Hitter: David Ross, C, Boston Red Sox
Suffer an early catching injury? Wondering if you just simply leave a dead slot on your team or try to make a shrewd free agent pick up? Look no further than David Ross. He doesn’t offer much, but a handful of home runs without enough at bats to destroy your batting average is good enough in an AL-only league. Ross should be good for 5-7 home runs assuming he has no lingering concussion effects this year.
Comparable Player: John Buck with more batting average
Pitcher: Roenis Elias, LHP, Seattle Mariners
Even deep league (non-dynasty) owners weren’t aware of Elias until he was tapped to make the Mariners Opening Day rotation just before the season started. After Elias’s first solid start, it might be tempting to roll the dice with him in an only league. However, I would hold off if possible for at least another start or two. His stuff is serviceable but doesn’t speak to a pitcher who will blow anyone out of the water. He has managed to get hitters out at every level, but the jump from Double-A to the majors might prove a little much, particularly once teams get a good look. I’d only stream Elias if I were desperate for a win; it’s way too early for your team to be in this mode yet. Right?
Comparable Player: Tom Koehler
Hitter: Tim Federowicz, C, Los Angeles Dodgers
It’s the age-old dilemma in deep fantasy leagues: do I try to pick up catchers for counting stats, or do I stay away from starters who might kill my batting average and do little else? With A.J. Ellis due to miss 6-8 weeks of time, Federowicz will get an opportunity to play. He has a little bit of pop but is mostly going to plod along and offer some RBI and runs for your squad. If he can hit .240 or better he is probably worth it, but be aware that this is anything but a high-end play. You’re making this move in order to get a handful of counting stats that might make a difference in a tight race in September.
Comparable Player: Martin Maldonado
Pitcher: Jean Machi, RP, San Francisco Giants
Owners who added Machi to their rosters prior to Opening Day were rewarded with two cheapie vulture wins during the first week of the regular season. It is impossible to bet on this happening again, but the solid ERA/WHIP and strikeouts from last year are likely to carryover into 2014. Machi makes for a fine middle relief add in an only format…and if he manages to vulture a handful of wins for your squad, even better. As long as you’re not expecting any saves from this play, you’ll be fine with Machi as the ninth man on your staff. He’s also a nice option in mixed leagues that use daily moves and start limits.
Comparable Player: Dale Thayer
Hitter: Alex Presley, OF, Houston Astros
Presley was a waiver-wire afterthought for the Houston Astros, but thus far he has received a decent amount of playing time in an outfield that isn’t exactly littered with household names. Presley can provide some sneaky value in deeper mixed leagues due to his power/speed combination, although he is also the kind of player who can disappear in a hurry. He will lose some at bats when Dexter Fowler is completely healthy, but with only Mark Krauss and L.J. Hoes to contend with, it seems likely that Presley will have some deeper mixed league value all season long… or at least until George Springer is promoted.

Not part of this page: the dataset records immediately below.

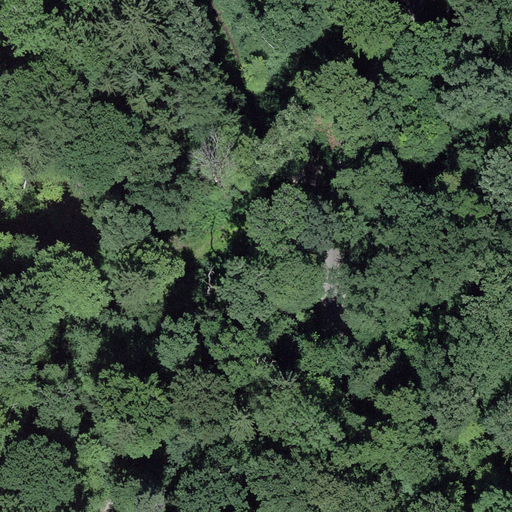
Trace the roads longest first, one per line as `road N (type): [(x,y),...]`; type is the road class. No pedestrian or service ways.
road 1 (unclassified): [(414,0),(331,227),(342,365),(376,511)]
road 2 (track): [(115,511),(160,419),(221,377),(344,373),(395,511)]
road 3 (track): [(331,227),(266,227),(142,279),(0,378)]
road 4 (track): [(331,227),(283,178),(231,84),(211,0)]
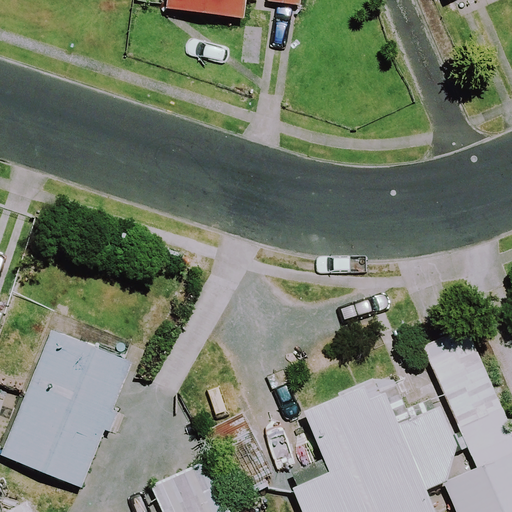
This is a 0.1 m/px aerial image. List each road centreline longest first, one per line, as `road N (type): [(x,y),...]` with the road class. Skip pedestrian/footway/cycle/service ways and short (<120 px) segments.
road 1 (residential): [(0,109),(328,211),(386,212),(477,197)]
road 2 (residential): [(477,197),(394,0)]
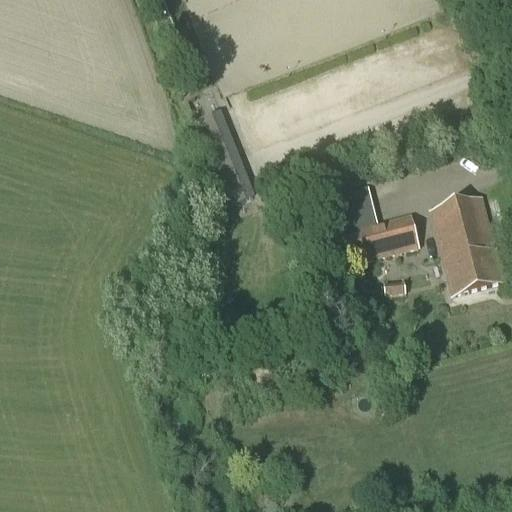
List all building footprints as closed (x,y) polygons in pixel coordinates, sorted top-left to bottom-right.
[(192,126),(210,172),(238,161),(220,115),(192,126)] [(359,233),(349,198),(324,205),(332,240),(359,233)] [(495,254),(481,203),(429,216),(441,264),(451,302),(503,288),(495,254)] [(339,275),(419,253),(411,219),(360,232),(359,233),(332,240),(330,240),(339,275)] [(384,301),(405,300),(404,286),(383,288),(384,301)]
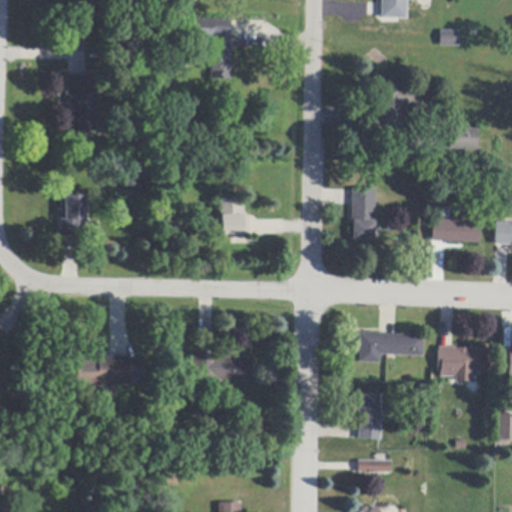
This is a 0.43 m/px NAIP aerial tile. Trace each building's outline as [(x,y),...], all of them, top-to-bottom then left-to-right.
[(91,0),(91,12),(67,11),(67,0),(91,0)] [(406,0),(406,19),(380,19),(380,16),(380,4),(380,0),(406,0)] [(230,21),(229,48),(229,51),(231,51),(231,80),(209,80),(209,50),(210,39),(202,39),(194,39),(194,20),(230,21)] [(440,32),(459,32),(458,47),(440,47),(440,32)] [(382,125),(383,111),(383,109),(379,109),(379,76),(402,76),(402,92),(417,92),(417,104),(401,104),(401,126),(382,126),(382,125)] [(69,77),(85,78),(95,78),(94,132),(72,131),(72,110),(69,110),(69,97),(65,97),(66,77),(69,77)] [(183,119),(184,134),(170,135),(168,121),(183,119)] [(476,151),(449,150),(450,147),(450,141),(450,130),(477,130),(476,151)] [(141,175),(141,192),(123,192),(123,175),(141,175)] [(375,190),(374,241),(352,240),(352,224),(351,224),(351,206),(351,192),(351,189),(375,190)] [(85,227),(80,227),(80,236),(77,236),(64,236),(60,236),(60,197),(85,197),(85,227)] [(248,221),(248,236),(242,236),(242,237),(231,237),(221,237),(221,227),(214,227),(214,219),(220,219),(220,200),(242,200),(242,216),(242,217),(248,217),(248,221)] [(479,244),(445,243),(434,242),(432,242),(432,220),(435,220),(453,221),(453,210),(454,207),(469,207),(469,222),(479,222),(479,244)] [(507,246),(497,246),(495,246),(496,224),(511,224),(511,250),(511,246),(507,246)] [(379,335),(395,335),(423,336),(423,357),(380,356),(379,364),(359,363),(360,334),(379,335)] [(441,348),(452,348),(486,350),(486,373),(470,372),(470,379),(452,379),(441,378),(440,378),(440,371),(437,371),(438,348),(441,348)] [(199,355),(212,355),(216,355),(216,358),(250,359),(250,383),(215,382),(215,384),(191,384),(191,355),(199,355)] [(108,358),(134,358),(140,358),(140,385),(129,385),(129,386),(105,386),(105,394),(92,394),(92,385),(74,385),(74,362),(96,362),(96,358),(108,358)] [(357,441),(358,439),(358,428),(358,396),(380,396),(380,441),(357,441)] [(507,432),(507,446),(497,446),(497,432),(507,432)] [(357,474),(357,463),(357,462),(390,462),(390,474),(357,474)] [(216,502),(216,511),(239,511),(240,501),(216,502)] [(376,511),(367,502),(355,511),(376,511)]
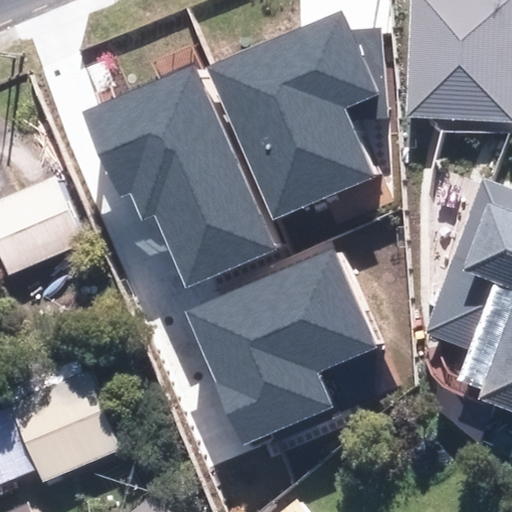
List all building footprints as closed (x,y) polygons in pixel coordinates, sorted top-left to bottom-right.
[(511,0),(411,0),(405,116),(511,121),(511,0)] [(338,11),(211,67),(277,215),(374,172),(349,116),(384,114),(381,27),(350,28),(342,10),(338,11)] [(185,287),(283,246),(204,67),(82,112),(119,198),(130,193),(140,221),(154,215),(185,287)] [(97,240),(69,173),(0,200),(0,228),(18,272),(97,240)] [(511,188),(483,178),(428,331),(469,348),(457,381),(482,388),(477,399),(511,411),(511,188)] [(187,312),(245,446),(333,408),(318,372),(386,343),(344,246),(187,312)] [(133,450),(102,367),(24,395),(26,401),(0,410),(0,482),(49,465),(55,479),(133,450)] [(189,511),(170,488),(140,511),(189,511)] [(50,511),(44,497),(11,511),(50,511)] [(325,511),(313,497),(293,511),(325,511)]
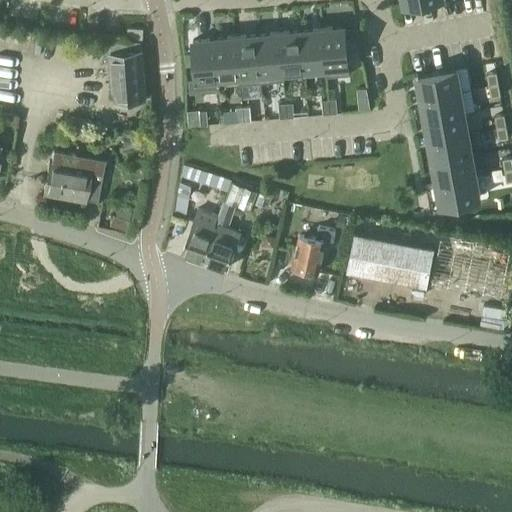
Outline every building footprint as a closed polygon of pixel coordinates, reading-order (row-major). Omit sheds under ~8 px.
[(344,26),(321,28),(325,66),(325,75),(349,73),(344,26)] [(127,32),(126,37),(142,38),(143,32),(143,28),(127,27),(127,32)] [(325,66),(321,28),(300,30),(304,68),(325,66)] [(304,68),(300,30),(279,32),(282,70),(283,70),(304,68)] [(282,70),(279,32),(258,34),(262,81),(284,79),(283,70),(282,70)] [(262,81),(258,34),(236,36),(239,74),(240,83),(262,81)] [(239,74),(236,36),(215,38),(218,76),(239,74)] [(218,76),(215,38),(192,40),(196,78),(218,76)] [(141,50),(109,52),(113,100),(145,98),(141,50)] [(455,68),(417,75),(421,97),(459,90),(455,68)] [(486,73),(488,84),(498,83),(496,71),(486,73)] [(500,95),(498,83),(488,84),(490,97),(500,95)] [(463,112),(459,90),(421,97),(425,119),(463,112)] [(335,98),(328,99),(329,113),(337,112),(335,98)] [(329,113),(328,99),(321,99),(322,114),(329,113)] [(286,117),(285,102),(278,103),(279,117),(286,117)] [(292,102),(285,102),(286,117),(294,116),(292,102)] [(244,121),(242,106),(235,107),(236,121),(244,121)] [(249,106),(242,106),(244,121),(251,120),(249,106)] [(199,110),(200,124),(207,124),(206,109),(199,110)] [(467,133),(463,112),(425,119),(429,140),(467,133)] [(504,114),(494,116),(496,128),(506,126),(504,114)] [(508,138),(506,126),(496,128),(498,139),(508,138)] [(470,154),(467,133),(429,140),(433,161),(470,154)] [(45,176),(43,190),(60,193),(59,196),(84,201),(84,199),(96,201),(104,159),(52,150),(50,161),(48,161),(45,176)] [(474,176),(470,154),(433,161),(437,182),(474,176)] [(511,160),(511,156),(502,158),(504,170),(511,168),(511,160)] [(180,163),(179,176),(225,190),(230,179),(180,163)] [(478,197),(474,176),(437,182),(441,204),(478,197)] [(178,181),(174,213),(184,214),(188,185),(178,181)] [(227,226),(235,204),(223,199),(216,222),(218,223),(216,227),(205,259),(227,267),(240,231),(227,226)] [(124,230),(127,221),(130,212),(117,207),(114,216),(112,216),(108,225),(124,230)] [(205,259),(216,227),(213,226),(217,215),(198,207),(182,251),(205,259)] [(358,225),(357,232),(433,246),(436,234),(358,225)] [(315,238),(298,234),(292,266),(295,267),(296,270),(304,272),(306,269),(318,271),(324,240),(332,242),(335,229),(318,226),(315,238)] [(433,246),(357,232),(355,231),(347,270),(426,285),(433,246)]
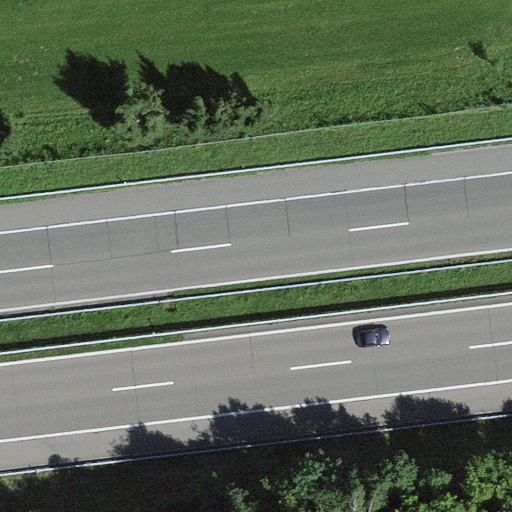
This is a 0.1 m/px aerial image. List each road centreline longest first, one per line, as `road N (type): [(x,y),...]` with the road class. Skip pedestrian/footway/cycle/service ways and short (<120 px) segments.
road 1 (motorway): [(511,211),(0,272)]
road 2 (motorway): [(0,406),(511,345)]
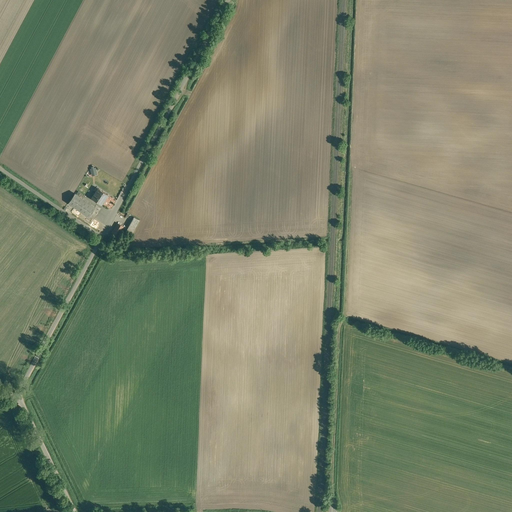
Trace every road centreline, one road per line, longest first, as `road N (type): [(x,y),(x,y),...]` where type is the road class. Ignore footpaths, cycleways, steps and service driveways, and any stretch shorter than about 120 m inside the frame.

Comparable Player: John Mayberry Jr.
Pitcher: Zach McAllister, SP, Cleveland Indians
McAllister is off to a strong start, but he is included here because he has always posted decent strikeout rates even when his ERA hasn’t been spectacular. McAllister should be owned in deeper mixed formats; he’s better than a number of pitchers who are currently on rosters at this time. He is a Travis Wood/Wade Miley type: an arm that doesn’t overpower but manages to keep hitters off balance with a solid assortment that doesn’t overwhelm but gets the job done. This is where the line between standard mixed and deeper mixed leagues is drawn. I probably wouldn’t risk a slot in a 12-team mixed on McAllister, but in a 15 or 16-team format he should at least be a streaming option.
Comparable Player: Wade Miley
Hitter: Casey McGehee, 3B, Florida Marlins
McGehee is off to an incredibly fast start that isn’t sustainable and clearly not reflective of his future value. However, the upside of his quick start is that he’s likely to keep his job for quite a while. The Marlins don’t have any decent options at the position and McGehee is a viable stopgap for all of 2014. He’s still kind of fringy for standard mixed leagues, but he will play.
Comparable Player: Juan Uribe
Pitcher: Scott Feldman, SP, Houston Astros
Feldman is getting grabbed quite a bit in ESPN leagues; his ownership percentage shot up this week from one percent to 17 percent. He is stretched as a mixed league starter but as a streamer in mixed leagues he is a decent enough streamer. Feldman keeps the ball on the ground enough that he doesn’t carry as much risk as other streamers and is a suitable play if you’re just looking for an innings eater at the back of your rotation. He isn’t someone I’d gamble with, or bet on another hot streak like he had last year with the Cubs.